Jurors in the Ross Harris hot-car murder trial on Tuesday watched surveillance video that showed Harris leaving his son in his SUV, returning to his car at lunchtime and then driving away from work that afternoon.
The viewing must have been a sobering moment for jurors because they know 22-month-old Cooper Harris was inside his father’s car that day and died after being left there for seven hours. Prosecutors contend Harris deliberately left his son in his hot car to die. Harris’ attorneys say it was a gut-wrenching accident.
The videos were introduced through Greg Sanders, a security officer for Home Depot, where Harris worked as a web developer.
One snippet showed Harris driving into his office parking lot the morning of June 18, 2014. He passes an open space, backs up and then drives in and parks at 9:25 a.m. Harris had just returned from a nearby Chick-fil-A where he and Cooper ate breakfast.
The video shows that Harris sat in his car for 33 seconds before exiting the vehicle and then walking across the parking lot and entering his Home Depot office.
About three hours later, Harris can be seen being driven back to his car. He is returning from lunch at Publix with co-workers Alex Hall and Winston Milling. They also stopped at a Home Depot store on the way back so Harris could buy some light bulbs.

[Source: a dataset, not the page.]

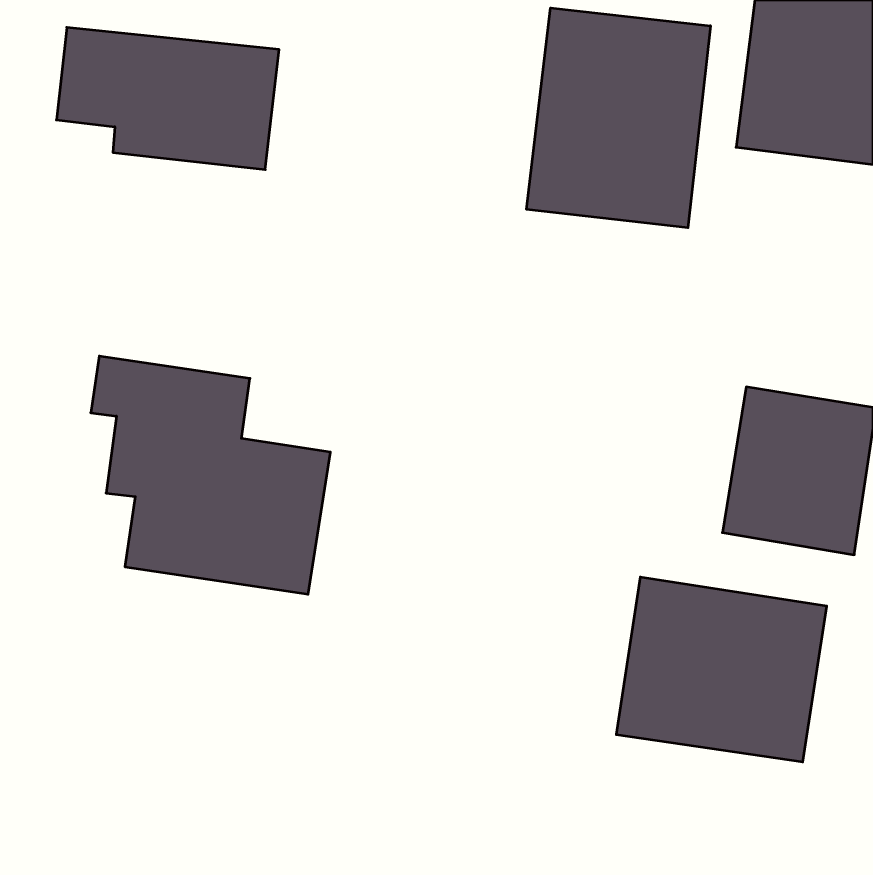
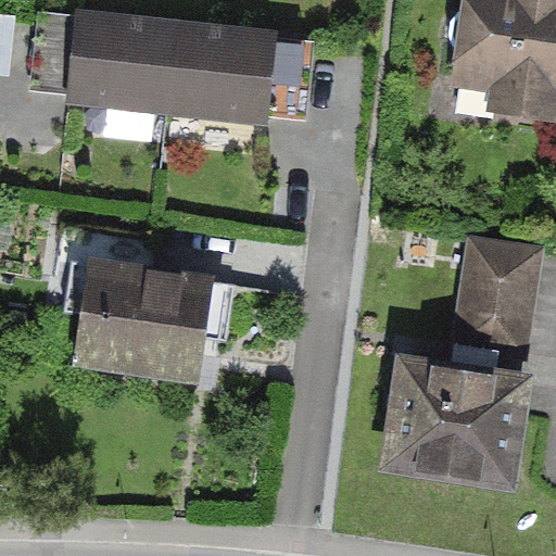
building: [527,8,710,228] -> none
building: none -> [168,31,313,119]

The surveillance video shows Hall dropping off Harris in front of his SUV. Harris then walks up, opens his door and tosses the light bulbs inside.

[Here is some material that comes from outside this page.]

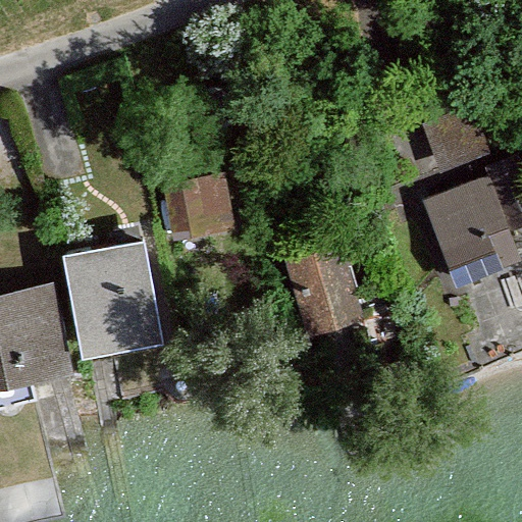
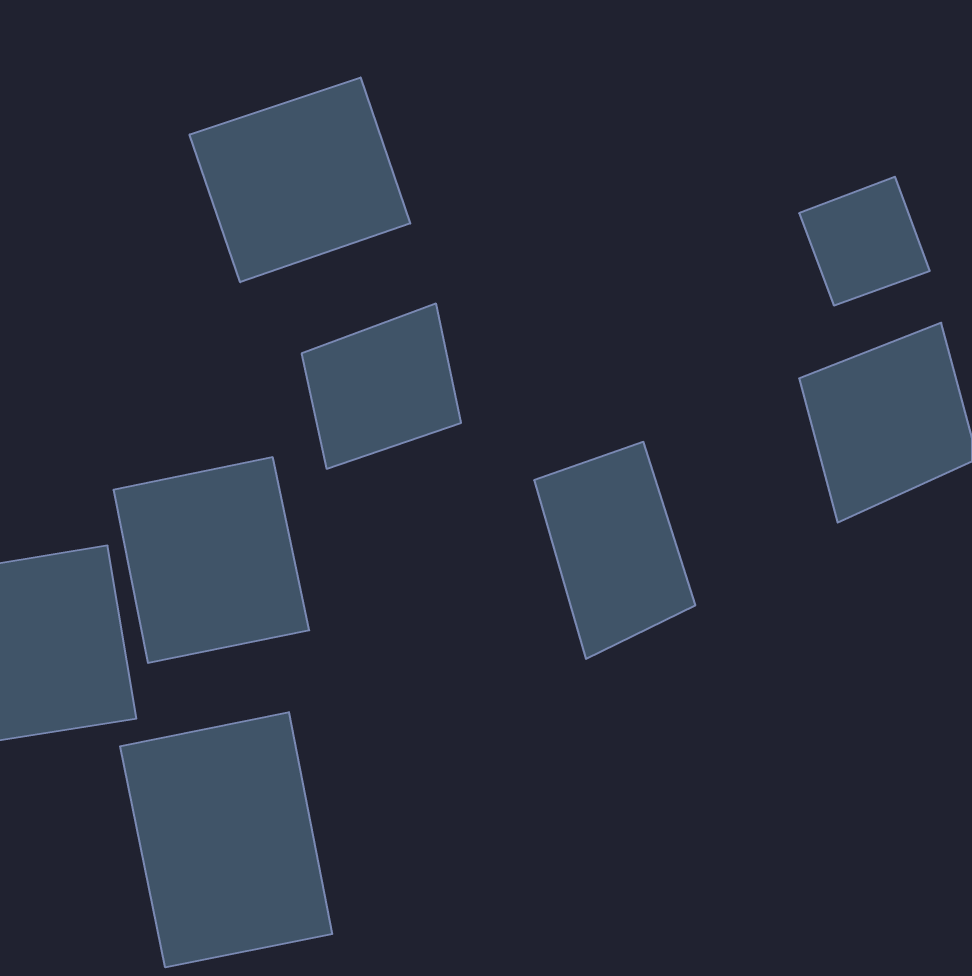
building: none -> [190,77,410,282]
building: none -> [120,712,332,967]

Questioned by defense attorney Carlos Rodriguez, Sanders acknowledged that Harris never bent down far enough to get inside his SUV and that he didn’t stick his head inside.
“He didn’t get in, he didn’t sit down in the car,” Rodriguez began.

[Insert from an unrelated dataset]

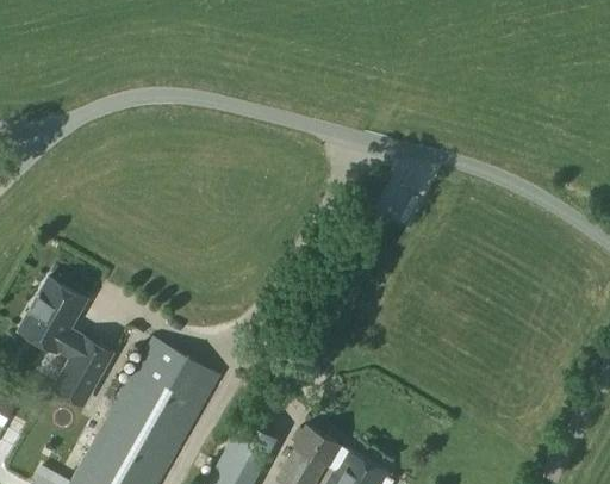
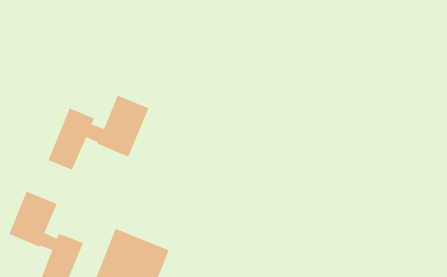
building: none -> [48,95,149,171]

“He didn’t get into the car,” Sanders agreed.
Harris’ head never goes below the roof line, Rodriguez added.
Sanders agreed. “The head is out,” he said.
The point is important because if the video showed Harris leaning inside his car and looking inside, he would have had to know Cooper was inside.
Lead prosecutor Chuck Boring did not appear to be enjoying Sanders’ testimony.
When Rodriguez continued to ask the security officer to describe what he saw on the video, Boring objected. Someone who’s previously reviewed the video would be better-suited to talk about it, Boring said.
Rodriguez disagreed. Because Sanders had turned over to police the actual video, he should be allowed to testify about what’s on it, the lawyer said.
Cobb County Superior Court Judge Mary Staley Clark overruled Boring’s objection. She allowed Rodriguez to continue his questioning.
Later, Boring got Sanders to acknowledge that during the lunchtime visit Harris was “inside the frame” of the car because he was between the open door and the inside of the car.
But Rodriguez had a follow-up. “He’s not all the way in there,” Rodriguez said, reminding Sanders of his previous testimony.
“That’s correct,” Sanders said. “It looks like his arm is in the vehicle.”
The surveillance video also showed Harris leaving work that afternoon at about 4:15. He’d told police he was going to meet friends for a five o’clock movie at a nearby cinema.
Harris can be seen walking across the parking lot and entering his SUV at 4:16 p.m. Just three seconds later, he drove away.